BEGIN EXCERPT PROVIDED
- Born: Florence Katz March 22, 1921 Brooklyn, New York, US
- Died: December 13, 2012 (aged 91) Branford, Connecticut, US
- Education: Columbia University (MSS) Brooklyn College (BA)
- Occupations: Novelist, educator
- Spouse: Zeke Ziner
- Writing career
- Language: English
- Genre: Children's literature

= Feenie Ziner =

American author and educator

Florence "Feenie" Ziner (March 22, 1921 — December 13, 2012) was an American author and educator specializing in children's literature. She taught English literature and creative writing at the University of Connecticut for 20 years before retiring in 1994. Her first book for young children, The Book of Time, sold more than half a million copies.

== Life and career ==
Ziner was born Florence Katz in Brooklyn, New York, to first-generation Americans Morris and Sophie (Guttman) Katz. Her father was a diamond merchant. She attended public schools in New York City and received her Bachelor of Arts degree from Brooklyn College in 1941 and her master's degree from the Columbia University School of Social Work in 1944. She married Zeke Ziner, an artist and sculptor, on September 17, 1941. They had five children: Marc, Joe, Amie, Ted, and Eric. The couple moved to Chicago immediately following World War II, where Ziner worked several years as a psychiatric social worker.
END EXCERPT PROVIDED
BEGIN RECORDS FOR THIS TASK
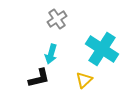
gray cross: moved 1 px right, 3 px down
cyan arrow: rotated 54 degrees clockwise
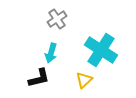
cyan cross: moved 1 px left, 1 px down
cyan arrow: moved 1 px up
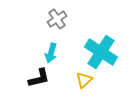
cyan cross: moved 2 px down
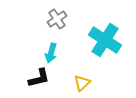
cyan cross: moved 4 px right, 12 px up
yellow triangle: moved 2 px left, 3 px down
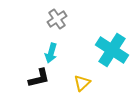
cyan cross: moved 7 px right, 10 px down
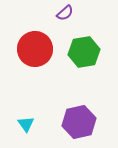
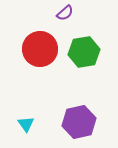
red circle: moved 5 px right
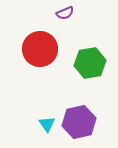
purple semicircle: rotated 18 degrees clockwise
green hexagon: moved 6 px right, 11 px down
cyan triangle: moved 21 px right
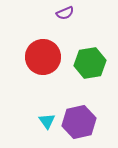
red circle: moved 3 px right, 8 px down
cyan triangle: moved 3 px up
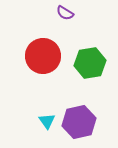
purple semicircle: rotated 54 degrees clockwise
red circle: moved 1 px up
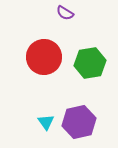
red circle: moved 1 px right, 1 px down
cyan triangle: moved 1 px left, 1 px down
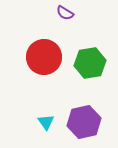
purple hexagon: moved 5 px right
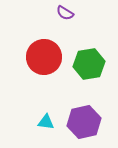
green hexagon: moved 1 px left, 1 px down
cyan triangle: rotated 48 degrees counterclockwise
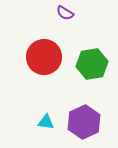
green hexagon: moved 3 px right
purple hexagon: rotated 12 degrees counterclockwise
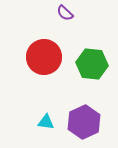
purple semicircle: rotated 12 degrees clockwise
green hexagon: rotated 16 degrees clockwise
END RECORDS FOR THIS TASK
### WHAT TO WORK ON
[1] List the names of all of Feenie Ziner's children as given in the biography.
[2] Please put the records from the line with "cyan cross: moved 2 px down" through the end of the records into a Markdown table with the columns Row and Record line. Leave out the picture lines.
The biography and the records come from separate, unrelated sources.

### ANSWERS FOR THE EXERCISE
[1] Marc, Joe, Amie, Ted, Eric

[2]
| Row | Record line |
|---|---|
| 1 | cyan cross: moved 2 px down |
| 2 | cyan cross: moved 4 px right, 12 px up |
| 3 | yellow triangle: moved 2 px left, 3 px down |
| 4 | cyan cross: moved 7 px right, 10 px down |
| 5 | red circle: moved 5 px right |
| 6 | purple semicircle: rotated 18 degrees clockwise |
| 7 | green hexagon: moved 6 px right, 11 px down |
| 8 | cyan triangle: moved 21 px right |
| 9 | red circle: moved 3 px right, 8 px down |
| 10 | cyan triangle: moved 3 px up |
| 11 | purple semicircle: rotated 54 degrees clockwise |
| 12 | red circle: moved 1 px up |
| 13 | red circle: moved 1 px right, 1 px down |
| 14 | cyan triangle: moved 1 px left, 1 px down |
| 15 | purple hexagon: moved 5 px right |
| 16 | green hexagon: moved 1 px left, 1 px down |
| 17 | cyan triangle: rotated 48 degrees counterclockwise |
| 18 | green hexagon: moved 3 px right |
| 19 | purple hexagon: rotated 12 degrees counterclockwise |
| 20 | purple semicircle: rotated 12 degrees clockwise |
| 21 | green hexagon: rotated 16 degrees clockwise |